Sürdürülebilir olmak için de öncelikle yaptığınız işi sevmeniz gerekiyor. Sevmiyorsanız iki günden fazla o yolda yürüyemezsiniz. Ortada sevgi varsa mutlaka sürdürülebilir oluyorsunuz. Bizler de yaptığımız işi seviyoruz. Tabi sadece sevmekte yeterli olmuyor. Kurumsallık ve ekip dayanışmasına çok önem veriyoruz. Kendimizi maraton yarışçısı gibi görüyoruz. Sürekli kurumsallığa yönelik adımlar atıyoruz. İstişare, ortak akılla yönetim, herkesin kendi sınırları ve sorumluluk alanları içerisinde büyüme çabası yani ekip ruhunun oluşması bizi bugünkü konumumuza getirdi.
ŞUANDA KENDİNİZİ NEREDE KONUMLANDIRIYORSUNUZ?
Önemli olan gözünüzü kapattığınızda kendinizi nerede görmek ve konumlandırmak istediğinizdir. Allah gördüğümüzden geri düşürmesin ama biz hayal denilebilecek birçok şeyi azimle, çok çalışarak gerçeğe dönüştürdük. Bizleri bu duruma getiren kendi kurallarımız, kendi stratejimizdir. Firmalar için en önemli hassas üç konu vardır; sistem, prensip ve strateji. İstanbul’un Fethi, Malazgirt Savaşı, Kurtuluş Savaşı gibi tarihin gidişatını değiştiren birçok önemli olay liderlerin strateji, prensip ve uygulamış oldukları sistemleri ile kazanılmıştır. Şuanda dünya çok hızlı değişiyor, o yüzden sistem çok önemli. CERİTBİNMEZ GROUP olarak işimizi çok sevdiğimiz gibi temel öğelere de önem veriyoruz. Bu nedenle de her daim dinamik ve hareket halinde bir firmayız. Henüz hayata girmemiş birçok hayalimiz, projelerimiz var. 2021 yılı itibariyle yeni bir sayfa açtık. Biz halen kendimizi yolun başında görüyor ve hedeflerimiz doğrultusunda ilerliyoruz.

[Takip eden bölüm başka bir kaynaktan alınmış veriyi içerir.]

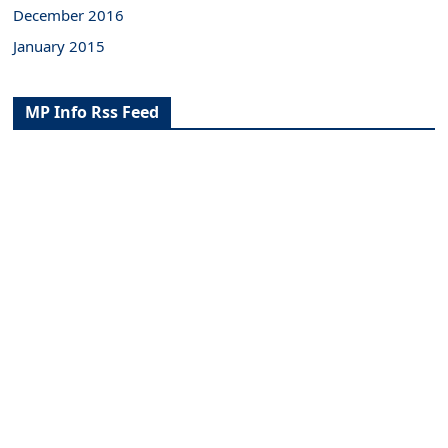
December 2016
January 2015
MP Info Rss Feed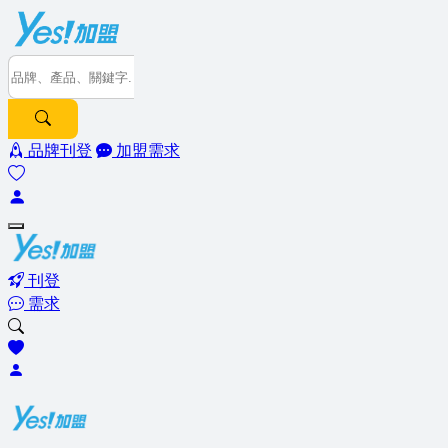
品牌刊登
加盟需求
刊登
需求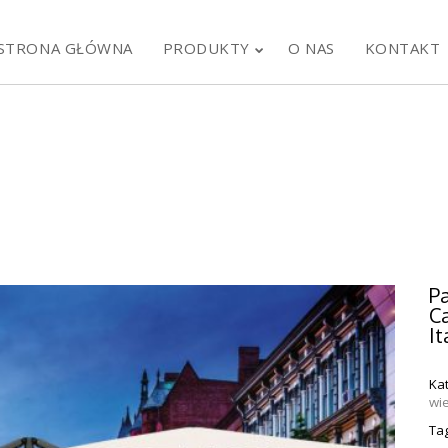
STRONA GŁÓWNA
PRODUKTY
O NAS
KONTAKT
P
C
It
13
10
Ka
wi
RESTAURACJA
P
WRZESIEŃ
MAJ
Tag
FLAMING & CO W
4
2024
2023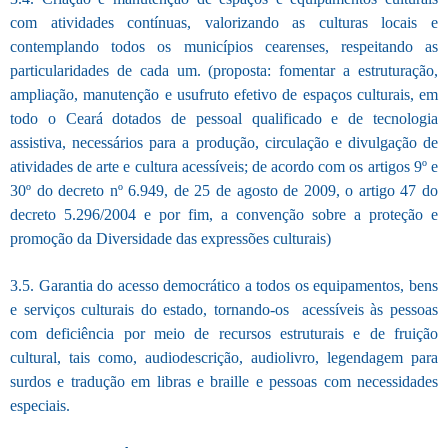
com atividades contínuas, valorizando as culturas locais e
contemplando todos os municípios cearenses, respeitando as
particularidades de cada um. (proposta: fomentar a estruturação,
ampliação, manutenção e usufruto efetivo de espaços culturais, em
todo o Ceará dotados de pessoal qualificado e de tecnologia
assistiva, necessários para a produção, circulação e divulgação de
atividades de arte e cultura acessíveis; de acordo com os artigos 9º e
30º do decreto nº 6.949, de 25 de agosto de 2009, o artigo 47 do
decreto 5.296/2004 e por fim, a convenção sobre a proteção e
promoção da Diversidade das expressões culturais)
3.5. Garantia do acesso democrático a todos os equipamentos, bens
e serviços culturais do estado, tornando-os acessíveis às pessoas
com deficiência por meio de recursos estruturais e de fruição
cultural, tais como, audiodescrição, audiolivro, legendagem para
surdos e tradução em libras e braille e pessoas com necessidades
especiais.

Şimdi de bazı kişisel sorular yöneltmek istiyorum.
ATIF CERİTBİNMEZ’İN EN İYİ ÖZELLİKLERİ NELERDİR?
Doğanın, evrenin dili, mantığı, özü matematiktir. Yani aklın olduğu her yerde matematik vardır. Matematiksel düşünmek, çaredir, çözümdür. Belli bir düzen içinde tekrarlanan her olayın ardında bir matematik olduğu gerçektir. Başka türlü başarıya ulaşmak mümkün değildir. Bizleri var eden Allah’ın dünyayı 6 günde yarattığını düşünecek olursak, hayatımızda matematiksel sonucun ne kadar önemli olduğunu daha iyi anlayabiliriz.
Günü kurtarmanın değil, yarınlarımızı sağlam zeminler üzerinde yükseltmenin peşinde koşarım. Her şeyin ölçülebilir olmasına dikkat ederim.

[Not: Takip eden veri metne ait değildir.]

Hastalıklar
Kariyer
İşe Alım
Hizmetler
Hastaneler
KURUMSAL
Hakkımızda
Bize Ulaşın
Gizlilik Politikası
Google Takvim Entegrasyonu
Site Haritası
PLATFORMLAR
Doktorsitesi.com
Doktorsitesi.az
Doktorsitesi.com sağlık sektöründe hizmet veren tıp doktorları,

Küçük yaşımdan itibaren çalışmayı, gözlem yapmayı çok severim. Girişimcilik ruhuma işledi. Bu özelliğimin meyvesini de 28 yaşında haddehane kurup, üretime başlayarak aldım. Hiçbir zaman hırslı olmadım ama çok azimli oldum. Mücadeleyi bırakmadım. Bedel ödemeden bir şeyin sahibi olamıyorsunuz.
Kurduğum dosthane ilişkilerden büyük keyif alırım. Karşımdaki insanların samimiyetsizliği ise bana büyük rahatsızlık verir. Küçük şeylerden mutlu olmasını bilirim. Çevremdeki insanların mutluluğuyla mutlu olmasını bilen bir insanım. Yaşamım boyunca ben olmaktan çıkmamalıyım diyerek hareket ediyorum. Gelenek ve göreneklerimize değer veririm.
HOBİLERİNİZ VAR MI?
Bilardo oynamak, spor yapmak, yerli ve yabancı filmler seyretmek.
ŞANSA İNANIR MISINIZ?
Her dönemde kendi şansımı, sürekli gelişim ilkesiyle çalışarak yarattım. Yaptığım iş ne olursa olsun en iyisini yaptım. Kazandıkça da şirketlerimizi ekibimizle birlikte büyüttük. Bulunduğum noktaya kolay gelmedim.
HİÇ KEŞKELERİNİZ OLDU MU?
İş insanları olarak kendi ölçüleri içerisinde büyük bir ekonominin ve sermayenin başındasın. Evine ekmek götüren birçok emekçinin ekmek kazandığı yersiniz. İnsanların duygu durumuna etki eden bir ruhsunuz. Aslında hem iş insanı hem de ‘duygu insanısınız.’ O noktada hayat senin keyfine göre ilerleyemiyor, kendinize “Her istediğini yapma” diyorsunuz. Otokontrolünüzü de bu sebeplerle daha arttırıyorsunuz. İşte bu düşünceler içerisinde hareket ettiğimiz için keşke diyeceğimiz işlerin altına hiçbir zaman girmiyoruz. Çünkü iş yaşamında pişmanlıklara yer yok. Önceden iyi düşünüp hareket ederseniz keşke diyeceğiniz durumlarla da karşı karşıya kalmıyorsunuz.
SON OLARAK İŞ HAYATINA YENİ GİREN GENÇLERE NE TAVSİYE EDERSİNİZ?
Her zaman araştırmanın, meraklı olmanın ve öğrenmeye açık olmanın önemine inanırım. Bana göre nefsini yenen dünyayı yener. İnsanları yanlışa sürükleyen arzularıdır. Fitne fesat gibi bazı duygulardan kendimizi arındırmalıyız. Nefsimizi köreltmeliyiz, yenmeliyiz. Nerede kalple nerede akıl ile hareket etmeyi öğrenmeliyiz. Önemli olan büyük düşünmektir. Bu özellik gücü getirir. Her şeyi maddiyatla ölçmemek gerekir. Adaletli olmalıyız. İşini seviyorsan unutamazsın sürekli o düşüncelerle yaşarsın. Bu da haz verir. İyi bir yerlere geldiysen de seni bu noktaya neyin getirdiğini unutmayacaksın.